吴俊勇说他有点人来疯,有人聊天、玩的时候就很容易兴奋,说话的时候眼睛瞪得圆圆大大的,不自觉的左右来回扫视,再配合上有时有点怪异的笑容,怪不得好多人说他是憨豆吴。与憨豆不同的是,吴俊勇的“恶作剧”都来自自己创作的图像中。
艺术就是自己折腾自己
但其实,大部分的时间,吴俊勇都是一个人的状态。“我会经常胡思乱想,一个人的时候我会想各种有趣的事情,天马行空的那种,但绝对的对社会无害。”在吴俊勇看来,艺术是会治愈的东西,自我疗养。
别人问他为什么做艺术时,他的回答大致总是这样的:“这是最好的打发时间的方式。时间太长了,要打发掉,我找朋友去干嘛,万一人家没空,玩两天累了,或者玩一半不玩了怎么办?这变成很麻烦的事情。最不麻烦的是,艺术可以自己折腾自己,你剖析自己,你可以对自己很残酷。”
动画装置作品《月升》截图 2015
光的肖像,是吴俊勇和蜂巢艺术中心这次合作的个展题目。以动画作品为主,吴俊勇从2010年到2015年间的作品中,每年选择了一件动画展出。“光的肖像”也是吴俊勇2013年的一件双屏动画装置作品的题目。

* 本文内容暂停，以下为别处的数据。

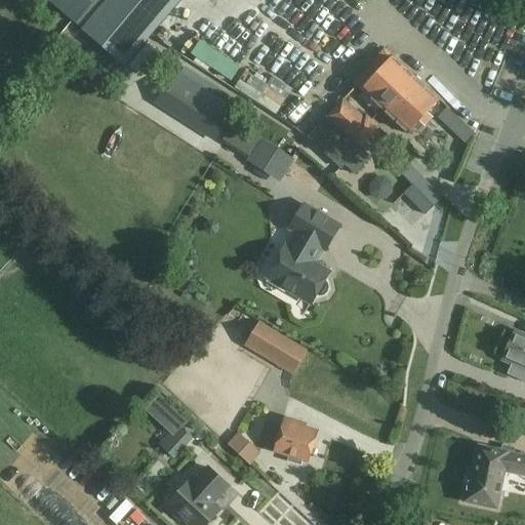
[(183,0),(109,0),(83,31),(126,67),(183,0)]
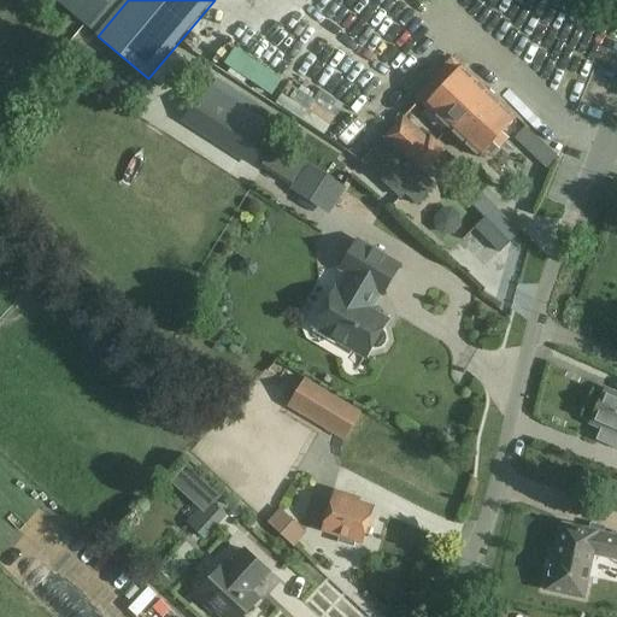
[(480,158),(516,118),(460,66),(423,107),(480,158)]
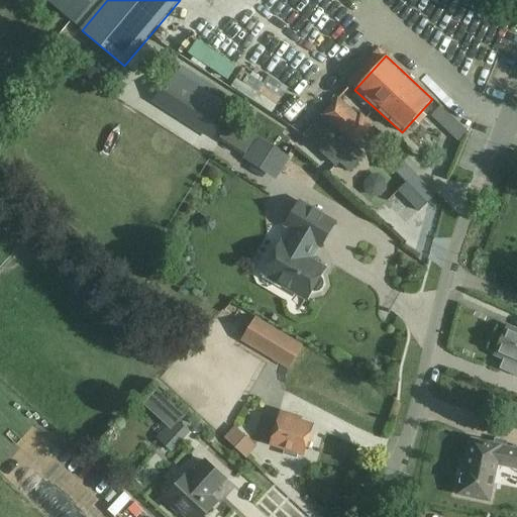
[(232,107),(173,70),(152,102),(211,140),(232,107)]
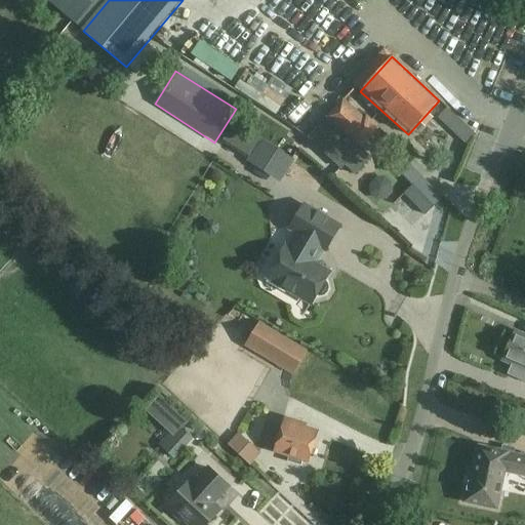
[(364,118),(344,98),(309,136),(334,160),(340,154),(348,160),(359,149),(360,149),(380,127),(367,115),(364,118)]
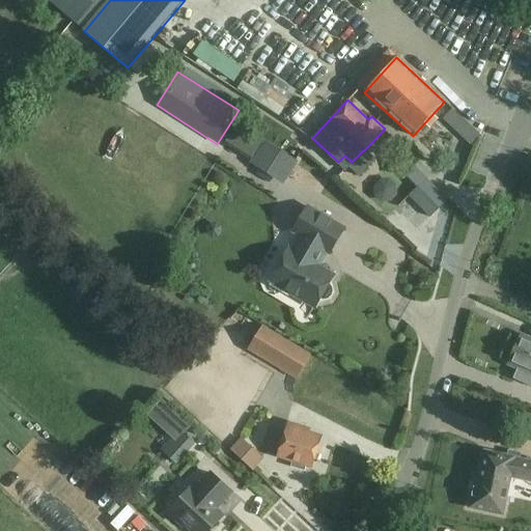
[(480,137),(450,108),(441,118),(471,147),(480,137)]
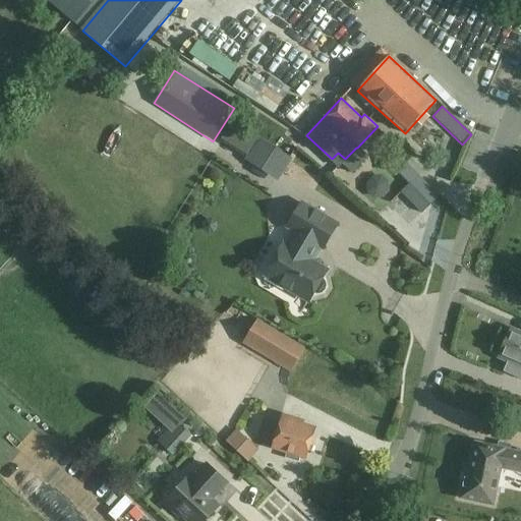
[(276,147),(259,136),(246,157),(263,167),(276,147)]
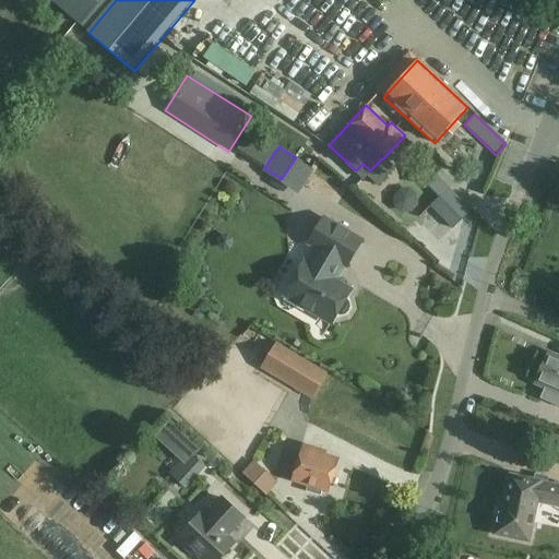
[(349,304),(346,299),(352,290),(334,280),(344,264),(347,266),(363,240),(325,218),(310,245),(318,249),(309,264),(305,262),(285,296),(332,324),(337,314),(343,316),(347,313),(349,309),(349,304)]
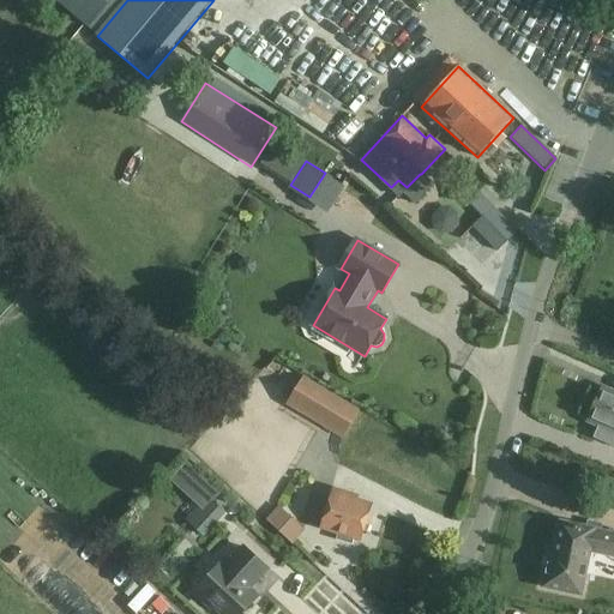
[(305,378),(289,403),(343,437),(359,411),(305,378)]
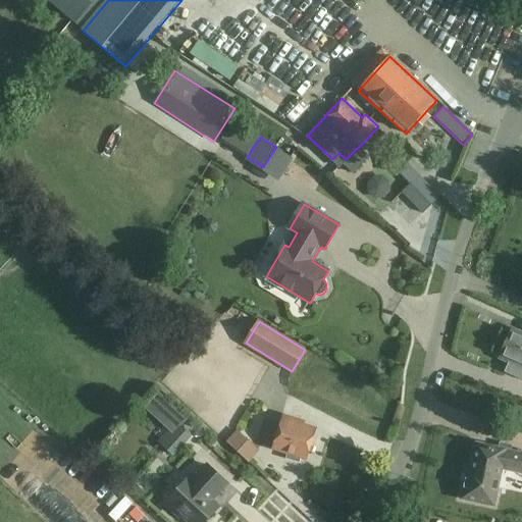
[(521,334),(515,331),(503,360),(512,364),(508,373),(521,379),(521,334)]
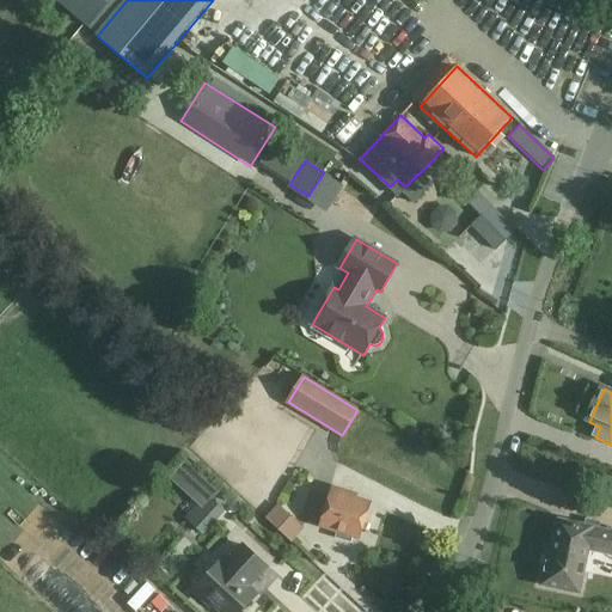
[(320,525),(337,531),(335,538),(350,543),(353,536),(360,538),(371,505),(354,499),(355,496),(332,489),(320,525)]
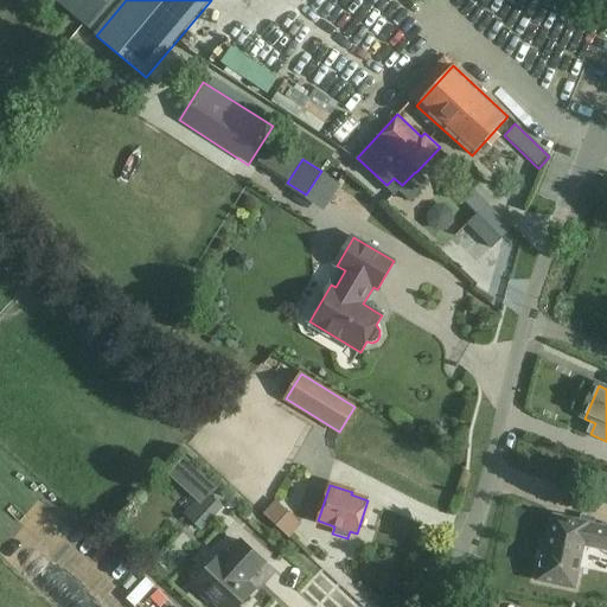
[(202,531),(223,508),(205,491),(184,515),(202,531)]
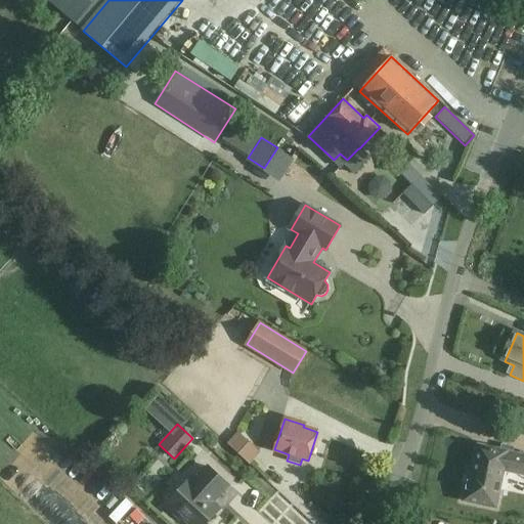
[(239,433),(229,443),(239,453),(250,443),(239,433)]
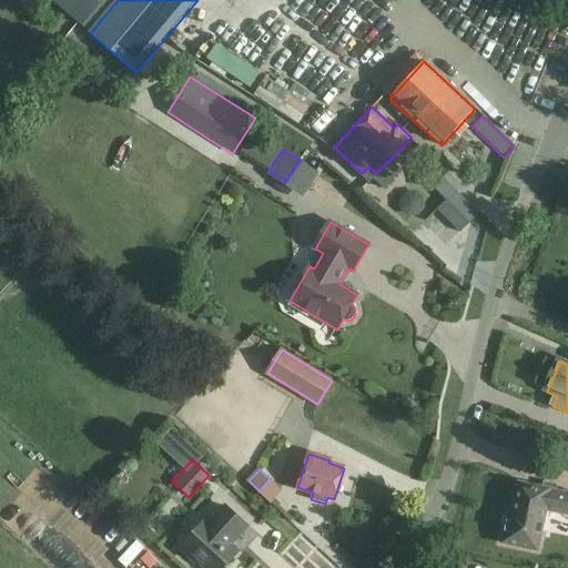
[(540,518),(543,510),(567,516),(567,495),(556,493),(557,488),(546,486),(545,490),(520,485),(515,511),(511,511),(504,543),(535,550),(541,518),(540,518)]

“对于我这个年龄段的艺术家来讲,很多知识结构其实都是一直在更新的,五年会比较清楚地看到一个线索,隐藏着的一个线索的变化,每个作品之间是有关联的,甚至是延伸出来的。对我来讲,因为我的动画是差不多都是一己之力来完成的,从构思到制作、全部完成,所以我一年一般只做一部到两部片子。我以前做的网络动画,显示器可能就是最好的展示方式。我近几年开始做的事,慢慢不仅仅是一个动画作品,而是需要有一个现场的影像装置,这种现场是你在屏幕里边感觉不到的,必须在场,作品可能是双屏的或者多屏的,人和屏幕的比例会影响到你的观看。眼睛和画面不同地切换会形成新的不可言说的现场体验感。”吴俊勇说到。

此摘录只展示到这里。